Dans le réseau informatique de l'AP-HM, son nom est surligné en rouge, signe qu'elle "n'existe pas" pour l'extérieur: "si quelqu'un se présente ou appelle pour la chercher, on lui répond qu'on n'a personne à ce nom".

"Vous n'êtes pas responsable de ce qui vous arrive", explique Awen Kerdraon à la femme en pleurs, "vous êtes la victime dans l'histoire".

Elle la confie à un médecin, qui poursuit la consultation et établit un certificat pour constater les lésions "le plus clairement possible pour la justice". La jeune femme, en instance de séparation, ne se sent pas capable de porter plainte tout de suite, explique-t-elle, mais elle veut garder ce papier dans son dossier, "pour plus tard".

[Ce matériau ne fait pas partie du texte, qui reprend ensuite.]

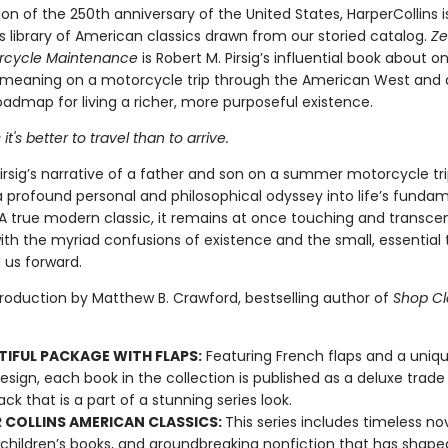
ion of the 250th anniversary of the United States, HarperCollins i
s library of American classics drawn from our storied catalog.
Ze
orcycle Maintenance
is Robert M. Pirsig’s influential book about 
 meaning on a motorcycle trip through the American West and 
admap for living a richer, more purposeful existence.
t's better to travel than to arrive.
irsig’s narrative of a father and son on a summer motorcycle tr
profound personal and philosophical odyssey into life’s funda
 A true modern classic, it remains at once touching and transce
ith the myriad confusions of existence and the small, essential
 us forward.
troduction by Matthew B. Crawford, bestselling author of
Shop Cl
TIFUL PACKAGE WITH FLAPS:
Featuring French flaps and a uniqu
esign, each book in the collection is published as a deluxe trade
ck that is a part of a stunning series look.
 COLLINS AMERICAN CLASSICS:
This series includes timeless nov
 children’s books, and groundbreaking nonfiction that has shape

A une cinquantaine de kilomètres de Marseille, Virginie, employée de France Travail et victime de violences conjugales, aurait aimé tomber sur un personnel médical formé comme les sentinelles, a-t-elle confié à l'AFP. Et de raconter sa propre consultation dans un service d'urgences, avec un médecin "plus gêné" qu'elle quand elle lui confie ce qu'elle subit.

"Il ne savait pas trop quoi poser comme question. Il m'a auscultée comme si c'était une simple chute en fait..."

En sortant de l'hôpital, Virginie ne s'était sentie ni "rassurée, ni écoutée. Je suis repartie comme une pauvre fille, voilà c'est vraiment le sentiment que j'avais..."

- Flagrant délit -

Pour éviter de laisser ces femmes "dans la nature", les exposant à la récidive, les sentinelles comptent aussi sur la police.

Une coopération pas toujours évidente, reconnaît Didier Khatchadourian, officier de police judiciaire au commissariat de Noailles, en centre-ville de Marseille, entre "deux mondes bien différents", l'hôpital et la police.

"Là, on travaille avec des gens qui ont compris la procédure pénale, expérimentés sur ces questions et qui ont du discernement, ça change tout", reconnaît-il: il suffit qu'une "sentinelle" appelle le commissariat pour signaler une patiente venue pour des coups et blessures, une séquestration, un viol, même si la victime n'a pas porté plainte.

Le dispositif permet aux policiers d'agir "en flagrant délit", puisque "dans 80% des cas, la victime vient à l'hôpital dans les 24 heures après les faits".

Si le conjoint violent est dans la salle d'attente, ou chez lui, "on peut agir très vite et aller directement l'interpeller". Avec toujours en tête "la sécurité de la victime, de sorte que le soir je puisse me coucher en me disant +elle ne va pas se faire tuer+", poursuit le policier.

Malgré tous leurs efforts, les sentinelles essuient parfois des refus des victimes face à leur proposition d'aide. Mais "on n'est pas là pour influencer leur décision", rappelle Audrey Franciosini. "Ces femmes ont déjà trop souvent été empêchées de penser par elles-mêmes, on ne peut pas décider pour elles".